For the entries below, print exactly the lines between the line holding "A&A, 541, A155" and the line holding "PhRvL, 116, 131103", inclusive, and nothing else.
(Material for this exercise begins)
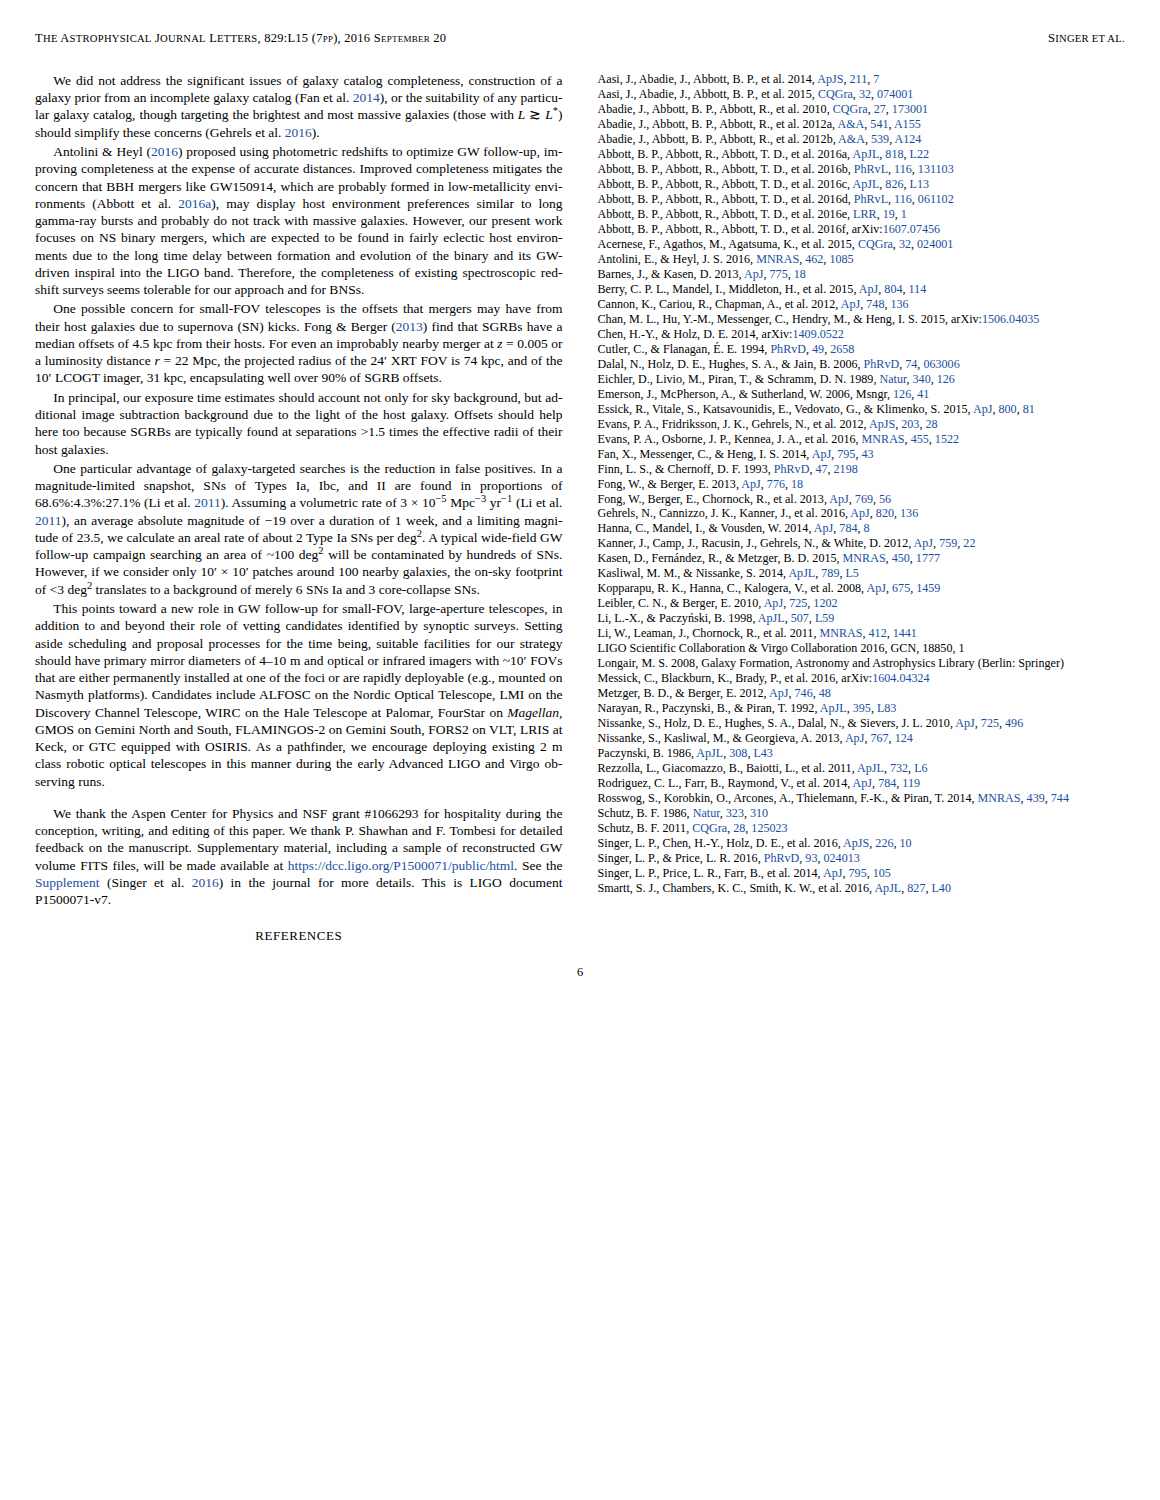THE ASTROPHYSICAL JOURNAL LETTERS, 829:L15 (7pp), 2016 September 20
SINGER ET AL.
We did not address the significant issues of galaxy catalog completeness, construction of a galaxy prior from an incomplete galaxy catalog (Fan et al. 2014), or the suitability of any particular galaxy catalog, though targeting the brightest and most massive galaxies (those with L ≳ L*) should simplify these concerns (Gehrels et al. 2016).
Antolini & Heyl (2016) proposed using photometric redshifts to optimize GW follow-up, improving completeness at the expense of accurate distances. Improved completeness mitigates the concern that BBH mergers like GW150914, which are probably formed in low-metallicity environments (Abbott et al. 2016a), may display host environment preferences similar to long gamma-ray bursts and probably do not track with massive galaxies. However, our present work focuses on NS binary mergers, which are expected to be found in fairly eclectic host environments due to the long time delay between formation and evolution of the binary and its GW-driven inspiral into the LIGO band. Therefore, the completeness of existing spectroscopic redshift surveys seems tolerable for our approach and for BNSs.
One possible concern for small-FOV telescopes is the offsets that mergers may have from their host galaxies due to supernova (SN) kicks. Fong & Berger (2013) find that SGRBs have a median offsets of 4.5 kpc from their hosts. For even an improbably nearby merger at z = 0.005 or a luminosity distance r = 22 Mpc, the projected radius of the 24′ XRT FOV is 74 kpc, and of the 10′ LCOGT imager, 31 kpc, encapsulating well over 90% of SGRB offsets.
In principal, our exposure time estimates should account not only for sky background, but additional image subtraction background due to the light of the host galaxy. Offsets should help here too because SGRBs are typically found at separations >1.5 times the effective radii of their host galaxies.
One particular advantage of galaxy-targeted searches is the reduction in false positives. In a magnitude-limited snapshot, SNs of Types Ia, Ibc, and II are found in proportions of 68.6%:4.3%:27.1% (Li et al. 2011). Assuming a volumetric rate of 3 × 10−5 Mpc−3 yr−1 (Li et al. 2011), an average absolute magnitude of −19 over a duration of 1 week, and a limiting magnitude of 23.5, we calculate an areal rate of about 2 Type Ia SNs per deg2. A typical wide-field GW follow-up campaign searching an area of ~100 deg2 will be contaminated by hundreds of SNs. However, if we consider only 10′ × 10′ patches around 100 nearby galaxies, the on-sky footprint of <3 deg2 translates to a background of merely 6 SNs Ia and 3 core-collapse SNs.
This points toward a new role in GW follow-up for small-FOV, large-aperture telescopes, in addition to and beyond their role of vetting candidates identified by synoptic surveys. Setting aside scheduling and proposal processes for the time being, suitable facilities for our strategy should have primary mirror diameters of 4–10 m and optical or infrared imagers with ~10′ FOVs that are either permanently installed at one of the foci or are rapidly deployable (e.g., mounted on Nasmyth platforms). Candidates include ALFOSC on the Nordic Optical Telescope, LMI on the Discovery Channel Telescope, WIRC on the Hale Telescope at Palomar, FourStar on Magellan, GMOS on Gemini North and South, FLAMINGOS-2 on Gemini South, FORS2 on VLT, LRIS at Keck, or GTC equipped with OSIRIS. As a pathfinder, we encourage deploying existing 2 m class robotic optical telescopes in this manner during the early Advanced LIGO and Virgo observing runs.
We thank the Aspen Center for Physics and NSF grant #1066293 for hospitality during the conception, writing, and editing of this paper. We thank P. Shawhan and F. Tombesi for detailed feedback on the manuscript. Supplementary material, including a sample of reconstructed GW volume FITS files, will be made available at https://dcc.ligo.org/P1500071/public/html. See the Supplement (Singer et al. 2016) in the journal for more details. This is LIGO document P1500071-v7.
REFERENCES
Aasi, J., Abadie, J., Abbott, B. P., et al. 2014, ApJS, 211, 7
Aasi, J., Abadie, J., Abbott, B. P., et al. 2015, CQGra, 32, 074001
Abadie, J., Abbott, B. P., Abbott, R., et al. 2010, CQGra, 27, 173001
Abadie, J., Abbott, B. P., Abbott, R., et al. 2012a, A&A, 541, A155
Abadie, J., Abbott, B. P., Abbott, R., et al. 2012b, A&A, 539, A124
Abbott, B. P., Abbott, R., Abbott, T. D., et al. 2016a, ApJL, 818, L22
Abbott, B. P., Abbott, R., Abbott, T. D., et al. 2016b, PhRvL, 116, 131103
Abbott, B. P., Abbott, R., Abbott, T. D., et al. 2016c, ApJL, 826, L13
Abbott, B. P., Abbott, R., Abbott, T. D., et al. 2016d, PhRvL, 116, 061102
Abbott, B. P., Abbott, R., Abbott, T. D., et al. 2016e, LRR, 19, 1
Abbott, B. P., Abbott, R., Abbott, T. D., et al. 2016f, arXiv:1607.07456
Acernese, F., Agathos, M., Agatsuma, K., et al. 2015, CQGra, 32, 024001
Antolini, E., & Heyl, J. S. 2016, MNRAS, 462, 1085
Barnes, J., & Kasen, D. 2013, ApJ, 775, 18
Berry, C. P. L., Mandel, I., Middleton, H., et al. 2015, ApJ, 804, 114
Cannon, K., Cariou, R., Chapman, A., et al. 2012, ApJ, 748, 136
Chan, M. L., Hu, Y.-M., Messenger, C., Hendry, M., & Heng, I. S. 2015, arXiv:1506.04035
Chen, H.-Y., & Holz, D. E. 2014, arXiv:1409.0522
Cutler, C., & Flanagan, É. E. 1994, PhRvD, 49, 2658
Dalal, N., Holz, D. E., Hughes, S. A., & Jain, B. 2006, PhRvD, 74, 063006
Eichler, D., Livio, M., Piran, T., & Schramm, D. N. 1989, Natur, 340, 126
Emerson, J., McPherson, A., & Sutherland, W. 2006, Msngr, 126, 41
Essick, R., Vitale, S., Katsavounidis, E., Vedovato, G., & Klimenko, S. 2015, ApJ, 800, 81
Evans, P. A., Fridriksson, J. K., Gehrels, N., et al. 2012, ApJS, 203, 28
Evans, P. A., Osborne, J. P., Kennea, J. A., et al. 2016, MNRAS, 455, 1522
Fan, X., Messenger, C., & Heng, I. S. 2014, ApJ, 795, 43
Finn, L. S., & Chernoff, D. F. 1993, PhRvD, 47, 2198
Fong, W., & Berger, E. 2013, ApJ, 776, 18
Fong, W., Berger, E., Chornock, R., et al. 2013, ApJ, 769, 56
Gehrels, N., Cannizzo, J. K., Kanner, J., et al. 2016, ApJ, 820, 136
Hanna, C., Mandel, I., & Vousden, W. 2014, ApJ, 784, 8
Kanner, J., Camp, J., Racusin, J., Gehrels, N., & White, D. 2012, ApJ, 759, 22
Kasen, D., Fernández, R., & Metzger, B. D. 2015, MNRAS, 450, 1777
Kasliwal, M. M., & Nissanke, S. 2014, ApJL, 789, L5
Kopparapu, R. K., Hanna, C., Kalogera, V., et al. 2008, ApJ, 675, 1459
Leibler, C. N., & Berger, E. 2010, ApJ, 725, 1202
Li, L.-X., & Paczyński, B. 1998, ApJL, 507, L59
Li, W., Leaman, J., Chornock, R., et al. 2011, MNRAS, 412, 1441
LIGO Scientific Collaboration & Virgo Collaboration 2016, GCN, 18850, 1
Longair, M. S. 2008, Galaxy Formation, Astronomy and Astrophysics Library (Berlin: Springer)
Messick, C., Blackburn, K., Brady, P., et al. 2016, arXiv:1604.04324
Metzger, B. D., & Berger, E. 2012, ApJ, 746, 48
Narayan, R., Paczynski, B., & Piran, T. 1992, ApJL, 395, L83
Nissanke, S., Holz, D. E., Hughes, S. A., Dalal, N., & Sievers, J. L. 2010, ApJ, 725, 496
Nissanke, S., Kasliwal, M., & Georgieva, A. 2013, ApJ, 767, 124
Paczynski, B. 1986, ApJL, 308, L43
Rezzolla, L., Giacomazzo, B., Baiotti, L., et al. 2011, ApJL, 732, L6
Rodriguez, C. L., Farr, B., Raymond, V., et al. 2014, ApJ, 784, 119
Rosswog, S., Korobkin, O., Arcones, A., Thielemann, F.-K., & Piran, T. 2014, MNRAS, 439, 744
Schutz, B. F. 1986, Natur, 323, 310
Schutz, B. F. 2011, CQGra, 28, 125023
Singer, L. P., Chen, H.-Y., Holz, D. E., et al. 2016, ApJS, 226, 10
Singer, L. P., & Price, L. R. 2016, PhRvD, 93, 024013
Singer, L. P., Price, L. R., Farr, B., et al. 2014, ApJ, 795, 105
Smartt, S. J., Chambers, K. C., Smith, K. W., et al. 2016, ApJL, 827, L40
6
(Material for this exercise ends)
**Response to the exercise:**
Abadie, J., Abbott, B. P., Abbott, R., et al. 2012a, A&A, 541, A155
Abadie, J., Abbott, B. P., Abbott, R., et al. 2012b, A&A, 539, A124
Abbott, B. P., Abbott, R., Abbott, T. D., et al. 2016a, ApJL, 818, L22
Abbott, B. P., Abbott, R., Abbott, T. D., et al. 2016b, PhRvL, 116, 131103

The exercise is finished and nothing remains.